**Activity**
Report every line below that contains the word "congue", copying each one in full.

**Records for processing**
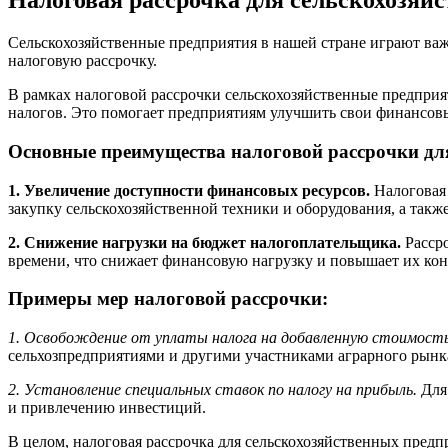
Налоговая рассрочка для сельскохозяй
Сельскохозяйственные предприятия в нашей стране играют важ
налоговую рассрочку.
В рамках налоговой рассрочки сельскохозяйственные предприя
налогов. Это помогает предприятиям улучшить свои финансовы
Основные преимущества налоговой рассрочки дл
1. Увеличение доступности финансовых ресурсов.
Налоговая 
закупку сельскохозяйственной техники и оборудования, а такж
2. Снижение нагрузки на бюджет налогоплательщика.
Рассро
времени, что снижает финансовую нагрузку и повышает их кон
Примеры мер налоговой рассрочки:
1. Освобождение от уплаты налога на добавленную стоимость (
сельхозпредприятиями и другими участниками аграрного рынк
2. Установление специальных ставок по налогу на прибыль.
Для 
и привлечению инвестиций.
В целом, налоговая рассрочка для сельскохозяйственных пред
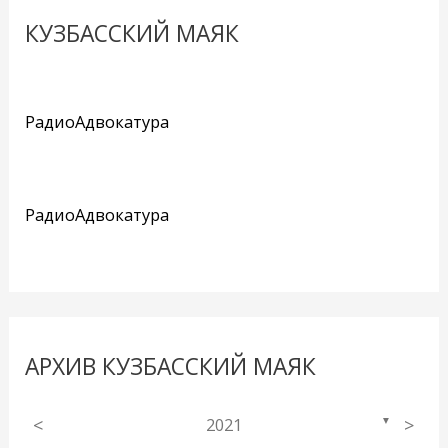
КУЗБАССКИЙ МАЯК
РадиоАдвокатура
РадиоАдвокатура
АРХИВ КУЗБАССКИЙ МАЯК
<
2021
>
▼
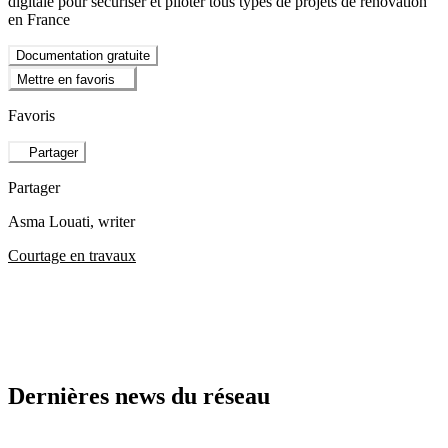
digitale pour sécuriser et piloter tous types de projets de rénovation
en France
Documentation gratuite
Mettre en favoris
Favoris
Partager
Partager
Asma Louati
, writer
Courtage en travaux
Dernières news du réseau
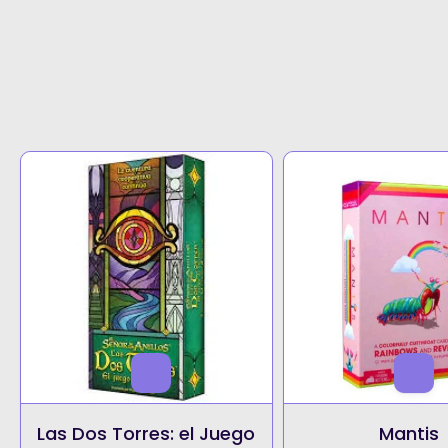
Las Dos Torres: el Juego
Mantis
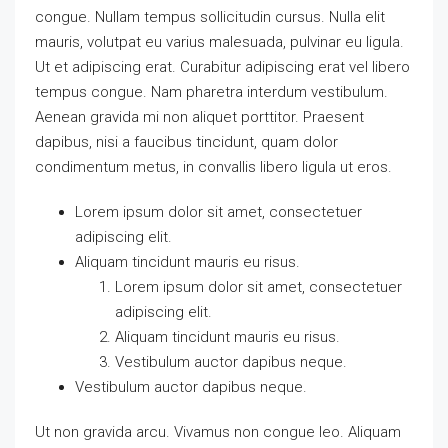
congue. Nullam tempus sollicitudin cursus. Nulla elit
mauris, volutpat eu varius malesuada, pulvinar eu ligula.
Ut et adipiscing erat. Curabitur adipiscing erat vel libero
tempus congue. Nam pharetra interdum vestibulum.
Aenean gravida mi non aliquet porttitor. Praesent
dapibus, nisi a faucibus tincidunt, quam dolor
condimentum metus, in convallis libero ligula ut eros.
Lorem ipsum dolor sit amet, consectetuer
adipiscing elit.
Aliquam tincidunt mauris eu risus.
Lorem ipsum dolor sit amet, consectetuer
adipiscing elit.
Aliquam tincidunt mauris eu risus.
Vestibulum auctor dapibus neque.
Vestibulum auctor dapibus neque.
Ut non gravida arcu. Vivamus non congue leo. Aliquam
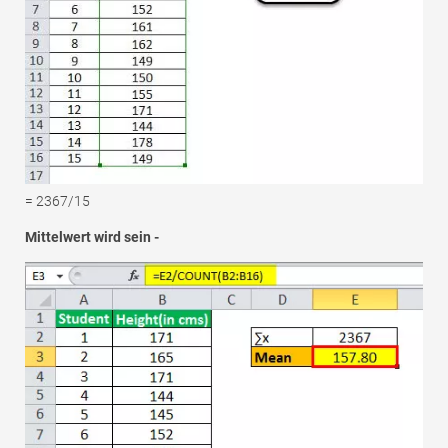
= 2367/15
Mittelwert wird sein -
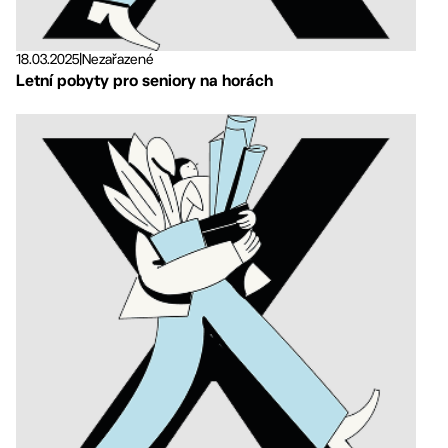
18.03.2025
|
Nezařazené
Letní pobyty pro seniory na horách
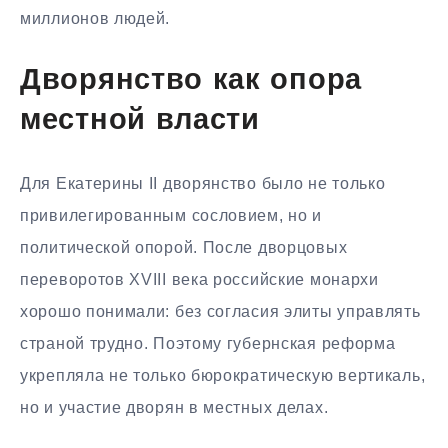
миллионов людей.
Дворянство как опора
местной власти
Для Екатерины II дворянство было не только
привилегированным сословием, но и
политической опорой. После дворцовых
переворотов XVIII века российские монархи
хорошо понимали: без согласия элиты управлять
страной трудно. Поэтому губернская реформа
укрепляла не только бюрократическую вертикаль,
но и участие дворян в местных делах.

**Solution below**
congue. Nullam tempus sollicitudin cursus. Nulla elit
tempus congue. Nam pharetra interdum vestibulum.
Ut non gravida arcu. Vivamus non congue leo. Aliquam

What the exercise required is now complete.